Discussion:
STURLA captured urban structure and characterized the physical property of ST in Philadelphia as previously done in NYC (Hamstead et al., 2016) and Berlin (Kremer et al., 2018), despite variation in size, demography, and historical planning. This suggests that urban areas may be subject to similar processes that result in between city-redundant spatial organizations (Votsis & Haavisto, 2019). Likewise, STURLA may be suited for understanding urban biogeography, environmental justice, and city planning for a sustainable future. Global analyses of cities may also identify clusters of urban areas that would benefit from similar management practices. Likewise, STURLA offers a computationally inexpensive alternative to network analyses of urban structure (Zhong et al., 2014).

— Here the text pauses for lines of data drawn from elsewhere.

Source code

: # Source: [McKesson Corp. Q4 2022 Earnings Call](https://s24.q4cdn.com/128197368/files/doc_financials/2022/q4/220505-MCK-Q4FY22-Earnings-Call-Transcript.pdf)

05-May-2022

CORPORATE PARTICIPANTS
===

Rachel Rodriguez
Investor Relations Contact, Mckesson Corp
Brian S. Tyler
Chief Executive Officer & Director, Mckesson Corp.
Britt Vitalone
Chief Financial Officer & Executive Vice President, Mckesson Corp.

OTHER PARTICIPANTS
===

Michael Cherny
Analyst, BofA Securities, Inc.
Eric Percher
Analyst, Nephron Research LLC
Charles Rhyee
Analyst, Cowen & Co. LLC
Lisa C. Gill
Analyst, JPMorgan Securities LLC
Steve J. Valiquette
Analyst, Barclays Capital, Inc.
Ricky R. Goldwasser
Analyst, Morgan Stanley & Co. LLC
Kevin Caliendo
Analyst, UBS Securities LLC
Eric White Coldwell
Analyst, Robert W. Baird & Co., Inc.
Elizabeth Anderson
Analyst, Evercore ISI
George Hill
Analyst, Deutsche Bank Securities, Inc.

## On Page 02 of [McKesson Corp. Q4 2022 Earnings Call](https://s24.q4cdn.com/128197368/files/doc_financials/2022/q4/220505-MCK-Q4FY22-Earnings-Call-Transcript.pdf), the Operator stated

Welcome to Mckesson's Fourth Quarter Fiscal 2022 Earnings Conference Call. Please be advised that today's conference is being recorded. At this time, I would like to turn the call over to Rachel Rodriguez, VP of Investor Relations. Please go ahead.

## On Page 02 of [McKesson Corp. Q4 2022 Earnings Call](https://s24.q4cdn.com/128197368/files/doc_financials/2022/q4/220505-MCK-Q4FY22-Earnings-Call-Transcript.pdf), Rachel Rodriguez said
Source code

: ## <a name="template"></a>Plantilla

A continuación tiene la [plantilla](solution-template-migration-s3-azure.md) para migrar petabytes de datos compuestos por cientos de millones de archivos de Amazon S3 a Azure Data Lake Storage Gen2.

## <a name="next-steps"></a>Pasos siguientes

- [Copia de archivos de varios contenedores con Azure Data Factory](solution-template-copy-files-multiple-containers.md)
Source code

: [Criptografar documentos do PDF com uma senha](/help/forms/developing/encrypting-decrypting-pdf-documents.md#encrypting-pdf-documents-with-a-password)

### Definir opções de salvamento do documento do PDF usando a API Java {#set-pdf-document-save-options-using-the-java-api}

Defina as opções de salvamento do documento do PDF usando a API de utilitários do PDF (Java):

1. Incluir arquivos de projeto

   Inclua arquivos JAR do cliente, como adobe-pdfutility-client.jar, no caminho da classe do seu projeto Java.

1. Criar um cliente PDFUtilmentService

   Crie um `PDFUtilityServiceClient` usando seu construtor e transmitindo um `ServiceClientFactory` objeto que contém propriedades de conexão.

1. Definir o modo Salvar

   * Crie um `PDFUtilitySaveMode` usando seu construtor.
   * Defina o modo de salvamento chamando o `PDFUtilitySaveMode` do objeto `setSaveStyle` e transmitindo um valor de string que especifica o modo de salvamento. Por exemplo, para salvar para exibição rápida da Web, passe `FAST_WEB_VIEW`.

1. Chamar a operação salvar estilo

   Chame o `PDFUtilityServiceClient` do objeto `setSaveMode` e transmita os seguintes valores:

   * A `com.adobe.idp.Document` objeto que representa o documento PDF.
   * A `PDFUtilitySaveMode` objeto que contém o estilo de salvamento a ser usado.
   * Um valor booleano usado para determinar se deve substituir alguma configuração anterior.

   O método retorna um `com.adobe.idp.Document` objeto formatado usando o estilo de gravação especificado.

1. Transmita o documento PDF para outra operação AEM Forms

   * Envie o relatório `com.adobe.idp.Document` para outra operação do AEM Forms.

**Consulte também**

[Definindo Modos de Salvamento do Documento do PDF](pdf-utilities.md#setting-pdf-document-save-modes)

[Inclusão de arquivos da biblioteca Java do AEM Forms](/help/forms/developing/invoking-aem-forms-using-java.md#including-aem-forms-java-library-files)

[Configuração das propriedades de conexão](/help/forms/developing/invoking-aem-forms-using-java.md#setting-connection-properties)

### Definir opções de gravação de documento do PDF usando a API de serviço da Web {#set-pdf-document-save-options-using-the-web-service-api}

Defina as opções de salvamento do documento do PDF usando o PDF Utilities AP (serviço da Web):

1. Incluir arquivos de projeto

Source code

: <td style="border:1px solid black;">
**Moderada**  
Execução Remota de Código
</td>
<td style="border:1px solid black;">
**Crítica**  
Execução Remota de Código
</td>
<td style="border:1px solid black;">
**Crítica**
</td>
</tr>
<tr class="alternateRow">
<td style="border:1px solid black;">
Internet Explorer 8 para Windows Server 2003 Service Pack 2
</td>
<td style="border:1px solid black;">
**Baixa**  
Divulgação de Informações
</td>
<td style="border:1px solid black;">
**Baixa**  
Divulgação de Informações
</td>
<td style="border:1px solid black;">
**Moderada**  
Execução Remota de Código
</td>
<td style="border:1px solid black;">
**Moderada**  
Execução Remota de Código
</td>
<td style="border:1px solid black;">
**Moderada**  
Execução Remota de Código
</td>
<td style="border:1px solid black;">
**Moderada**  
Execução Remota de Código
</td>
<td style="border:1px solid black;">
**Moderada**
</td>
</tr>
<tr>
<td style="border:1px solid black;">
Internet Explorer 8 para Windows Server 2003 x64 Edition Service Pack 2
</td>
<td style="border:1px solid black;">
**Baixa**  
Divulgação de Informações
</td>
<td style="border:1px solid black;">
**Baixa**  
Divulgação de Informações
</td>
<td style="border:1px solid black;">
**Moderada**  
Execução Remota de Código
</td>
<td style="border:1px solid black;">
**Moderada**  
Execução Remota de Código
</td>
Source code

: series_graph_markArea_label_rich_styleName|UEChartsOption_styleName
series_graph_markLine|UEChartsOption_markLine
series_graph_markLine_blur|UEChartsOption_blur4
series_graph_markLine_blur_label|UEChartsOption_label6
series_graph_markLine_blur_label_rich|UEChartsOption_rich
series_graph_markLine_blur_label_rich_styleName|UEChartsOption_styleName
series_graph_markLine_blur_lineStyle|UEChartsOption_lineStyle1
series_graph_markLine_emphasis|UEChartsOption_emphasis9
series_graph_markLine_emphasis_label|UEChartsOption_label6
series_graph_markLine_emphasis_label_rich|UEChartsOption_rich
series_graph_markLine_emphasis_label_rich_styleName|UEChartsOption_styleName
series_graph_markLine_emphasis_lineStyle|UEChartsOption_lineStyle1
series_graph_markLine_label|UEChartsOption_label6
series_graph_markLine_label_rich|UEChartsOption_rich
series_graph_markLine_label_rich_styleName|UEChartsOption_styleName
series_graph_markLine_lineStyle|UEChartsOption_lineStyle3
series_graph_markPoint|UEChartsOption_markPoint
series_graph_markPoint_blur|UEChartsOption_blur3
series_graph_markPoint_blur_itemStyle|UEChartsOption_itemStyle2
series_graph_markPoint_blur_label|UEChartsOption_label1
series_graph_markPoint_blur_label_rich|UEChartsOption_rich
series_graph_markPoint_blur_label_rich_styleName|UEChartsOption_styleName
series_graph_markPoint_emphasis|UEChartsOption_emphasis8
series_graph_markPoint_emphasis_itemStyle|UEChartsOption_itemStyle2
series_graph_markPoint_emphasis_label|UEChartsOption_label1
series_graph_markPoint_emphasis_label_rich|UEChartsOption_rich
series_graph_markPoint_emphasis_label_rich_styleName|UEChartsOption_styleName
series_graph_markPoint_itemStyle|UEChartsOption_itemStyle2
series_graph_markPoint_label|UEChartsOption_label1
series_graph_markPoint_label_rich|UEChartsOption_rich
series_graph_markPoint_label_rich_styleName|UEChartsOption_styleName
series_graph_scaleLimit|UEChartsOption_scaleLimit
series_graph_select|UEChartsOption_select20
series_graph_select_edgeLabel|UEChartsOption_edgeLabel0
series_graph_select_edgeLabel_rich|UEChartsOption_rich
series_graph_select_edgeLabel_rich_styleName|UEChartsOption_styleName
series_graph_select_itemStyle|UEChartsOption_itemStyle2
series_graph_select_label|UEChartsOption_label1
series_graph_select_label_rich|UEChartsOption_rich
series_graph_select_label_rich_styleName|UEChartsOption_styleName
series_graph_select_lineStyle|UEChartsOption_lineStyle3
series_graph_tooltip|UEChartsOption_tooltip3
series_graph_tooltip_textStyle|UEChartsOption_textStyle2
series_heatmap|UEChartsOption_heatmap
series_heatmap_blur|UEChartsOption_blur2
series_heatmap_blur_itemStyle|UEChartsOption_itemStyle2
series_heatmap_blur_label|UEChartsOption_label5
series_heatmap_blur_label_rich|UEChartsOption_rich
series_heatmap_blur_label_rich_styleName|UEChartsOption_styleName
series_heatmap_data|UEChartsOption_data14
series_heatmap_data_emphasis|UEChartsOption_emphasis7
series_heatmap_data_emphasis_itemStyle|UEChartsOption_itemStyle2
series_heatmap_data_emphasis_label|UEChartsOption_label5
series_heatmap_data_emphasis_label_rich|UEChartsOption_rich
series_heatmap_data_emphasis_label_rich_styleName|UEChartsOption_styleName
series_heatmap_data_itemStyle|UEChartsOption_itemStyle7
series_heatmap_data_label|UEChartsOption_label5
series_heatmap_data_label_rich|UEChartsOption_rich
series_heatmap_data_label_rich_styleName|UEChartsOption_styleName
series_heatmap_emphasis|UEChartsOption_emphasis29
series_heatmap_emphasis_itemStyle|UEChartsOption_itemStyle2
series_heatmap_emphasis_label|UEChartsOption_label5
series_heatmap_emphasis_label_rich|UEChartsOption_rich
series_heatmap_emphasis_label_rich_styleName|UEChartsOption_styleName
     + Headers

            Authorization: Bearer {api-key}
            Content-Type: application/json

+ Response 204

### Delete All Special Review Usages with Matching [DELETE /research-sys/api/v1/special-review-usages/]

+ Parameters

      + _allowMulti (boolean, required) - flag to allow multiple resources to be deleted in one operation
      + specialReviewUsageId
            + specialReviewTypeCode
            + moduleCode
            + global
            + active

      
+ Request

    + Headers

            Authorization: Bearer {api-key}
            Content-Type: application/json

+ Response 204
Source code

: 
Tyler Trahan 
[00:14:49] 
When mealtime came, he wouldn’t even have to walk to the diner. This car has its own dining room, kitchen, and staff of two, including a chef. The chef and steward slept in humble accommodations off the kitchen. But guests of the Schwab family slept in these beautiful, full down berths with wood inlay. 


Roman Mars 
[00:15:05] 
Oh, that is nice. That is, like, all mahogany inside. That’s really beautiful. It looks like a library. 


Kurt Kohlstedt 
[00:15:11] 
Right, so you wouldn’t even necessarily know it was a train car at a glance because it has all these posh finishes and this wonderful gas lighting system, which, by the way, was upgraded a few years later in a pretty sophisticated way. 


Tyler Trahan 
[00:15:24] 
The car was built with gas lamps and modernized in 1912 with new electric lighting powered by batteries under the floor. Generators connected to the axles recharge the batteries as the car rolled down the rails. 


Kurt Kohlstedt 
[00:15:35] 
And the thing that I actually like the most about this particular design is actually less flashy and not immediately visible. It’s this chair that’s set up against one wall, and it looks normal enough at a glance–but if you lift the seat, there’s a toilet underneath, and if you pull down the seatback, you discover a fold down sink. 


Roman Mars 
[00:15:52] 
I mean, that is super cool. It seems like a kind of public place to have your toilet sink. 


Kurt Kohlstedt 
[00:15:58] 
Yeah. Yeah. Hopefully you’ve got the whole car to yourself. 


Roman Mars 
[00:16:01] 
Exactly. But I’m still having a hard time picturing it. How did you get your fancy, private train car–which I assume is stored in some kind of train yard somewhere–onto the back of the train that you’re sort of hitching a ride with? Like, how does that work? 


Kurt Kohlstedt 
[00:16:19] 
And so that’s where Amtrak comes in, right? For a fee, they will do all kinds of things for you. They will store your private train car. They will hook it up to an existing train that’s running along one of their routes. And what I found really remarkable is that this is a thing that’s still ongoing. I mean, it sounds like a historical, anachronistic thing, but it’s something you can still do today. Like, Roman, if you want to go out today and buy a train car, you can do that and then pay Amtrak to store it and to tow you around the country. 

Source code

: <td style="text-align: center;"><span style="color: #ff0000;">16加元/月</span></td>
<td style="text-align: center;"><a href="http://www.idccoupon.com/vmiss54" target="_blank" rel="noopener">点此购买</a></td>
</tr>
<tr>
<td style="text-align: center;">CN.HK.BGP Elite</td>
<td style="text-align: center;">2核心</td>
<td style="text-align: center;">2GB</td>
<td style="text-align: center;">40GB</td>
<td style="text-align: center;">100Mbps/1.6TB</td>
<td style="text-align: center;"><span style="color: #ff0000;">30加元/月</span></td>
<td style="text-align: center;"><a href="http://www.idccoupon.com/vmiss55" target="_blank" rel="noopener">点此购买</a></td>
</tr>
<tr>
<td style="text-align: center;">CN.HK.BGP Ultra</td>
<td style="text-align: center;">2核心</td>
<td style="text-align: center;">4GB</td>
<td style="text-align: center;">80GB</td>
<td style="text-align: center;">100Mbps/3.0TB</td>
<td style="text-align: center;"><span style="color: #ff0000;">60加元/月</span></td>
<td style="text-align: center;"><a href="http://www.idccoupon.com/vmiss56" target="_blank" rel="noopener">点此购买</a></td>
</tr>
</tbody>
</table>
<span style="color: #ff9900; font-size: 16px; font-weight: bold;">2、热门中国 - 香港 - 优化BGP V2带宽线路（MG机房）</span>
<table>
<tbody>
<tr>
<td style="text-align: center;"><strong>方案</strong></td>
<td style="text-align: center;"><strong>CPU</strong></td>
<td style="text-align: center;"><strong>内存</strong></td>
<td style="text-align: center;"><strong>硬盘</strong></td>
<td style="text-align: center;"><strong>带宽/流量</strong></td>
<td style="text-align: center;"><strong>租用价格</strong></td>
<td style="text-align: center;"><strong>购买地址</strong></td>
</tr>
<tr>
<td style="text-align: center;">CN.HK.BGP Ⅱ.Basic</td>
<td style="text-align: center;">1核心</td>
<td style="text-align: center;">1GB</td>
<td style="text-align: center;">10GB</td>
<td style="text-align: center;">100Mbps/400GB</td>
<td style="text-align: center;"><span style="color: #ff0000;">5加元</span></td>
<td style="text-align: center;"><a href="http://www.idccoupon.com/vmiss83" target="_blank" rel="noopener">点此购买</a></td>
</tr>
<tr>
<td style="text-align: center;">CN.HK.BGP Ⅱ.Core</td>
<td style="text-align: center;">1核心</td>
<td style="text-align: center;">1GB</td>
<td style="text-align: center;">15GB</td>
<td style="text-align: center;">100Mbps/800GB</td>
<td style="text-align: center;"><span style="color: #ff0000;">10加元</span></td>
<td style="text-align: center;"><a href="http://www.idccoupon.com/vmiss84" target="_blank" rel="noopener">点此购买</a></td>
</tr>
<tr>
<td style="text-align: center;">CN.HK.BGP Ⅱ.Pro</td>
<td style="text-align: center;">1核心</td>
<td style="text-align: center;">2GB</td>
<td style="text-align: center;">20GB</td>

One of the main limitations of STURLA classification is the binary nature of class assignment. If the STURLA grid were shifted it would change the relative proportions of the within class elements (e.g. trees decrease and other elements increase). Despite this variation, STURLA classes are a discrete countable number and have a Poisson distribution. Thus, the ranked order abundances of different STURLA classes should not vary in the most frequent classes. For example, since ‘tgpl’ is common in Philadelphia, a reduction in a large number of ‘tgpl’ classes in the city would be relatively less influential than additions/reductions of less common class.